Unzufrieden: Melanie Dittmer mit Dunja Hayali. - © Barbara Franke
Unzufrieden: Melanie Dittmer mit Dunja Hayali. | © Barbara Franke

Bielefeld Melanie Dittmer wirft Dunja Hayali Überrumpelung vor

Nach der Neonazi-Demo: Die umstrittene Rednerin des "Bielefelder Bürgerwillens" beschwert sich über die Taktik des ZDF

Jens Reichenbach

Bielefeld. Melanie Dittmer, Provokateurin und Rednerin der Neonazi-Demo vom "Bielefelder Bürgerwillen", kannte die ZDF-Journalistin Dunja Hayali nicht und zeigte sich nun nach der Bielefelder Demo überrascht, mit welchen Fragen sie vor der Kamera konfrontiert wurde. "Erst waren die Redakteure supernett, aber dann haben die mich überrumpelt", berichtete sie im Gespräch mit der Lokalredaktion: "Ich sehe kein fern und habe erst nachher über Google erfahren, dass die Frau ja total links und 'pro refugee'" ist", sagte Dittmer über Hayali. Sie fühle sich vom ZDF überrumpelt, da Hayali ganz zum Schluss erst Fragen gestellt habe, die die Stoßrichtung der Berichterstattung erahnen ließen und Dittmer wütend gemacht hätten: "Sie hat gefragt: 'Wie finden Sie Juden'? Und ob wir uns verantwortlich fühlen für die Brandanschläge auf Flüchtlingsunterkünfte? Daraufhin habe ich das Interview abgebrochen." Hätte man Melanie Dittmer vorher gesagt, dass die Reportage - wie berichtet - unter dem Titel "Woher kommt der Hass?" geplant war, hätte Dittmer der TV-Begleitung der Demo nicht zugestimmt. "Ich hasse nicht.

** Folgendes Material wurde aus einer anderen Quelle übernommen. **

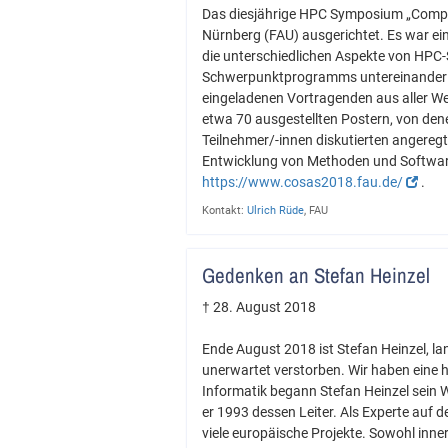
Das diesjährige HPC Symposium „Computa
Nürnberg (FAU) ausgerichtet. Es war 
die unterschiedlichen Aspekte von HPC-S
Schwerpunktprogramms untereinander w
eingeladenen Vortragenden aus aller W
etwa 70 ausgestellten Postern, von de
Teilnehmer/-innen diskutierten angereg
Entwicklung von Methoden und Software
https://www.cosas2018.fau.de/
.
Kontakt:
Ulrich Rüde
, FAU
Gedenken an Stefan Heinzel
† 28. August 2018
Ende August 2018 ist Stefan Heinzel, la
unerwartet verstorben. Wir haben eine h
Informatik begann Stefan Heinzel sein
er 1993 dessen Leiter. Als Experte auf 
viele europäische Projekte. Sowohl inne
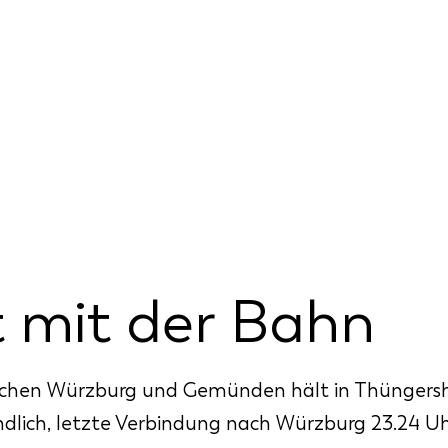
 mit der Bahn
schen Würzburg und Gemünden hält in Thüngers
dlich, letzte Verbindung nach Würzburg 23.24 Uh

Ich akzeptiere nur die aktuelle Politik nicht." Frauke Petry von der AfD soll dem ZDF zuvor abgesagt haben. Dittmer hatte vor allem Hayalis Frage nach ihrer Position zu den Juden nicht verstanden. Dabei hatte sie erst im Juni auf ihrer Facebook-Seite dazu aufgerufen, Stolpersteine zum Gedenken an die jüdischen Opfer des NS-Regimes mit quadratischen Zetteln zu überkleben, auf denen "deutsche Opfer der Gegenwart" vermerkt sind. Diesen Aufruf hätte sie als Provokation initiiert, um möglichst große Aufmerksamkeit zu erhalten. Während der Bielefelder Demo konnte sie die Frage des ZDF nicht mit ihrer Provokation in Zusammenhang bringen. Die Vereinigung der Verfolgten des Naziregimes aus Aachen hat hingegen Strafantrag gegen Dittmer wegen der Verunglimpfung des Ansehens Verstorbener und Volksverhetzung gestellt. Dittmer war erst im April in Düsseldorf wegen der Störung des religiösen Friedens verurteilt worden. "Vorbestraft bin ich deswegen aber nicht", betont Dittmer und widerspricht damit einem NW-Bericht. "Ich bin in Berufung gegangen und deshalb ist das Urteil noch nicht rechtskräftig." Der "ZDFdonnerstalk" mit der Demo-Reportage aus Bielefeld ist geplant am 28. Juli, um 22.15 Uhr.